→ YOUR GOAL:
Answer these questions from the text on Annie Taft below:
1. On what date did Annie die?
2. For how much did she buy the Cincinnati Zoo and Botanical Garden?
3. Whom did her grandson David Sinton Ingalls marry?

→ DOCUMENT SECTION:
Annie Taft's later life was marked with the construction of the Cincinnati Times-Star Building, increased philanthropy, and the death of her husband in 1929.

=== Death ===
Annie died on March 12, 1931, in her family's home.

She is buried at Spring Grove Cemetery.

== Personal life ==

=== Philanthrophy ===
Throughout her life, Annie engaged in numerous philanthropic efforts. Many of them were focused on promoting or saving the arts in Cincinnati. These included:

- donating $75,000 to construct a home for the University of Cincinnati College of Law
- giving UC $2,000,000 to endow the Charles Phelps Taft Memorial Fund, which supports studies in humanities, languages, economics and mathematics
- helped in the founding of the Cincinnati Symphony Orchestra, and helped establish the Cincinnati Opera
- buying the Cincinnati Zoo and Botanical Garden for $250,000, saving it from financial demise
- Advocating for a public art museum through the Women’s Art Museum Association
- helped in the founding of the Cincinnati MacDowell Society

=== Descendents ===
Through her daughter Jane, she was the grandmother of First World War flying ace David Sinton Ingalls (1899–1985), who married Louise Hale Harkness, daughter of William L. Harkness and granddaughter of Daniel M. Harkness, who was instrumental in the formation of Standard Oil. She was also the grandmother of Anne Taft Ingalls, who married Rupert E. L. Warburton, "a scion of one of England's oldest families," in 1929.

[Collected data entries]
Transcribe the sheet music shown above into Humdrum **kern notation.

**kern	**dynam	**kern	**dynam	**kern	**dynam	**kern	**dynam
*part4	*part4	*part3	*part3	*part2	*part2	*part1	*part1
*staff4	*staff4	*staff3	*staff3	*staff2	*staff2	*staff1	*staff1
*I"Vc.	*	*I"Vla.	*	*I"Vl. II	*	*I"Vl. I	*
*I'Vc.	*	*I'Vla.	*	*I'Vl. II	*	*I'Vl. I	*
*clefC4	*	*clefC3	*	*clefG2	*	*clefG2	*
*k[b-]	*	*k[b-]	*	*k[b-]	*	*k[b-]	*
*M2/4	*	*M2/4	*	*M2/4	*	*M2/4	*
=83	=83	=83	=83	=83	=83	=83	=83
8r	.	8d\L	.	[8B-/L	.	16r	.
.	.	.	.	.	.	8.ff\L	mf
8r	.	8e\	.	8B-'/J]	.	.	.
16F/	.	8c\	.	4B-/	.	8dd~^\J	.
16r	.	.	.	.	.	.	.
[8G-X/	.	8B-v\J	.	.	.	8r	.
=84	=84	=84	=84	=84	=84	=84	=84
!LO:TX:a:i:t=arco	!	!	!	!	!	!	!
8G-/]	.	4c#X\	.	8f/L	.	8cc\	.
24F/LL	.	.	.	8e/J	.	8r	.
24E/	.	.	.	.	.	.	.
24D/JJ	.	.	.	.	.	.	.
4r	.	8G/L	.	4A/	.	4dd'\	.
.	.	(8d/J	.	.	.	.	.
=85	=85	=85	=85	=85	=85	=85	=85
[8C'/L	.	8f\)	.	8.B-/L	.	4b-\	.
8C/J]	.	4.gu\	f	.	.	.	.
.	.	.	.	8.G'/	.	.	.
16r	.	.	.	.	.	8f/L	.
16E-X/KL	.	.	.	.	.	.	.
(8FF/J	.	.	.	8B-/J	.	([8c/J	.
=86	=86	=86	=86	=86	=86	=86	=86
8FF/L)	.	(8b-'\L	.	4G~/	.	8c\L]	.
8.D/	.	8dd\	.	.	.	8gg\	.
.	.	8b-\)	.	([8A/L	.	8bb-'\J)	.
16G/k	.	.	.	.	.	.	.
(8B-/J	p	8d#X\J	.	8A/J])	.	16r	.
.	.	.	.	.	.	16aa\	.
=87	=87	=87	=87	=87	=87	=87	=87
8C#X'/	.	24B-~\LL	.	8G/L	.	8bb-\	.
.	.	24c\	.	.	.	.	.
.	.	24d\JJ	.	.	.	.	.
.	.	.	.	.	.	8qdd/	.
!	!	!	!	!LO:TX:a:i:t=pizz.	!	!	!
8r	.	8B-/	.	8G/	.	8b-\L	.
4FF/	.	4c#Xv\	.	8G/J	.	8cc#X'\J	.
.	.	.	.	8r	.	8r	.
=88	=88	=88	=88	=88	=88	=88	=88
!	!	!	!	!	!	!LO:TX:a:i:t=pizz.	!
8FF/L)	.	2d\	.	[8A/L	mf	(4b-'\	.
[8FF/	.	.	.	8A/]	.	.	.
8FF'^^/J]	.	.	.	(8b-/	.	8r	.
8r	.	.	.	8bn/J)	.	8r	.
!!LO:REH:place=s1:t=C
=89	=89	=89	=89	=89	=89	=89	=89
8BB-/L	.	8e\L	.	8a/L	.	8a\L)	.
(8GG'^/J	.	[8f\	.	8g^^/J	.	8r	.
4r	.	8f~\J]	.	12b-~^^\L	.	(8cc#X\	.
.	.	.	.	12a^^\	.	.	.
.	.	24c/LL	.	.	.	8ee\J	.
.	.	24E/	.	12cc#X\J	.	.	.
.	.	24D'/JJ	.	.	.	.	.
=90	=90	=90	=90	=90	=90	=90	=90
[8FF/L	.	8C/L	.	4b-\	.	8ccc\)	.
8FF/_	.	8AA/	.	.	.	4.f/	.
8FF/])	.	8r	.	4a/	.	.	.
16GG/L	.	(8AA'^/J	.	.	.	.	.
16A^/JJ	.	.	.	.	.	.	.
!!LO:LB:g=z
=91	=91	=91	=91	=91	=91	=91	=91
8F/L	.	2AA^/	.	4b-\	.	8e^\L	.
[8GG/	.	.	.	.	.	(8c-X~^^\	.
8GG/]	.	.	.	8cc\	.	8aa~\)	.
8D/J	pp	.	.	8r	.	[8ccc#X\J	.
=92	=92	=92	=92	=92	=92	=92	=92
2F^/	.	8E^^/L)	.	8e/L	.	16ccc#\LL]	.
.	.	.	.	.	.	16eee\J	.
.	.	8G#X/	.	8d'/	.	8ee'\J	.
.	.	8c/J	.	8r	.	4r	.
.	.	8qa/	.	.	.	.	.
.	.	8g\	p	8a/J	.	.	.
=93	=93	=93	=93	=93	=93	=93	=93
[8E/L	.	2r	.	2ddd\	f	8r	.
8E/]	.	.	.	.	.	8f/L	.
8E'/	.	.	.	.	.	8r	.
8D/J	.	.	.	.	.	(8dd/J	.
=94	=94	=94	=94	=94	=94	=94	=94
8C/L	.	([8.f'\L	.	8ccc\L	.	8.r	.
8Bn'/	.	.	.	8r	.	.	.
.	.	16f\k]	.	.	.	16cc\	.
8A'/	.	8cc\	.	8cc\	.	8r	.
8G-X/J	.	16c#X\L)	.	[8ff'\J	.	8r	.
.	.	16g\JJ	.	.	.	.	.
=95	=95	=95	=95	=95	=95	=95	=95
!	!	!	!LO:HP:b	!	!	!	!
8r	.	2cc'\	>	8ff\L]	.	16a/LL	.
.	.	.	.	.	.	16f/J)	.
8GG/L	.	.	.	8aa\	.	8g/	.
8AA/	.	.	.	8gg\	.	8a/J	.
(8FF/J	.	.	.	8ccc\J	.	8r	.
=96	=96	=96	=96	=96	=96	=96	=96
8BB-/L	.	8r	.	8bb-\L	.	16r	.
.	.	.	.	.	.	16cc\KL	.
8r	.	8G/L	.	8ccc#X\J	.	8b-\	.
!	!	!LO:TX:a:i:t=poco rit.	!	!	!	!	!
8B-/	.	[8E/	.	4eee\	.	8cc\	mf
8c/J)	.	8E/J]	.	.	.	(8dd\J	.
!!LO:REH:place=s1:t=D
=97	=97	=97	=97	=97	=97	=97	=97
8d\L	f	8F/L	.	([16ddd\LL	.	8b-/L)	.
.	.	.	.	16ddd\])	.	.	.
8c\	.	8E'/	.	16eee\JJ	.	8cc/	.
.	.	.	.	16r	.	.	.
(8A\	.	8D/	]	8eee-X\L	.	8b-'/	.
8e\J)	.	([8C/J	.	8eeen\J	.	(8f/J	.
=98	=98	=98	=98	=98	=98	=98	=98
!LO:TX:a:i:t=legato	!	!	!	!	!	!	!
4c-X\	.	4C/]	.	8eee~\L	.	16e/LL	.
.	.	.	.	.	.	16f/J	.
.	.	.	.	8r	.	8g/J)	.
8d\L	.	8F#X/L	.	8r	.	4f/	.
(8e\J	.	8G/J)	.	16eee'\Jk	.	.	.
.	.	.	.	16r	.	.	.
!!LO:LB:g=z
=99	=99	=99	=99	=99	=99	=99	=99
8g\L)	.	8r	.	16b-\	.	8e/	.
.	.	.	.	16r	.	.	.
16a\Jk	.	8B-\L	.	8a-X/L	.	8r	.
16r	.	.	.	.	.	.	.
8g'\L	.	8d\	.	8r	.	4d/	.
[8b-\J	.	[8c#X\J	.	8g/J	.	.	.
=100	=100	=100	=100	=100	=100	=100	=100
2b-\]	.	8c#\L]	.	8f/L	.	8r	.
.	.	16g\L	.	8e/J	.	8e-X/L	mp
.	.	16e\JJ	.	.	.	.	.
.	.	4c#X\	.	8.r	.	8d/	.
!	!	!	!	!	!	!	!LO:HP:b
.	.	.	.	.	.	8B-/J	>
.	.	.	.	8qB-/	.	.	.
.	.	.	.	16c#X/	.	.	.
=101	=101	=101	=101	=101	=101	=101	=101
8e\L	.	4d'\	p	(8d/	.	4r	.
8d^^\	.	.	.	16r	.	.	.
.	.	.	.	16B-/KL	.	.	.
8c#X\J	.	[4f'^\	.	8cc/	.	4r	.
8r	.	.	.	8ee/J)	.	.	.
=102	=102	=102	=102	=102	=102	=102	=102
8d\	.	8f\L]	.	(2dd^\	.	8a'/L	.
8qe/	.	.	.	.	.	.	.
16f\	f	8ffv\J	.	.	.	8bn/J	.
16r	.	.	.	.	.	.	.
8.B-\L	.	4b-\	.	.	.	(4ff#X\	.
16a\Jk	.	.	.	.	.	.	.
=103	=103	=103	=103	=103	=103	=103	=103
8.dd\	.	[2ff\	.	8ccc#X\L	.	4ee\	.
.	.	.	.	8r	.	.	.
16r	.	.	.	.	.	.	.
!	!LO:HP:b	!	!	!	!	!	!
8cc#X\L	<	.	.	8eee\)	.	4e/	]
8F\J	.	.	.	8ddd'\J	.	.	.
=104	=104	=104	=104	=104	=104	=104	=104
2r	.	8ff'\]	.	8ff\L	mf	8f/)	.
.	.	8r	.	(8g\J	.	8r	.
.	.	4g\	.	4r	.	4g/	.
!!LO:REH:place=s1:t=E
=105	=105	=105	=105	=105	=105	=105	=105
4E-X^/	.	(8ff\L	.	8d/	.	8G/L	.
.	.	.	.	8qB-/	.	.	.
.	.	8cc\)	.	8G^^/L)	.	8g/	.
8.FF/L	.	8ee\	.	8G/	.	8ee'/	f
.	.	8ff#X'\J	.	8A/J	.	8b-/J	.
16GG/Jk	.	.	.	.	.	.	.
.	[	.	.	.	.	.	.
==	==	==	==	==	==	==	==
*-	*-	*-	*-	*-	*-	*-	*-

→ RESULT FOR THIS EXERCISE:
1. March 12, 1931
2. $250,000
3. Louise Hale Harkness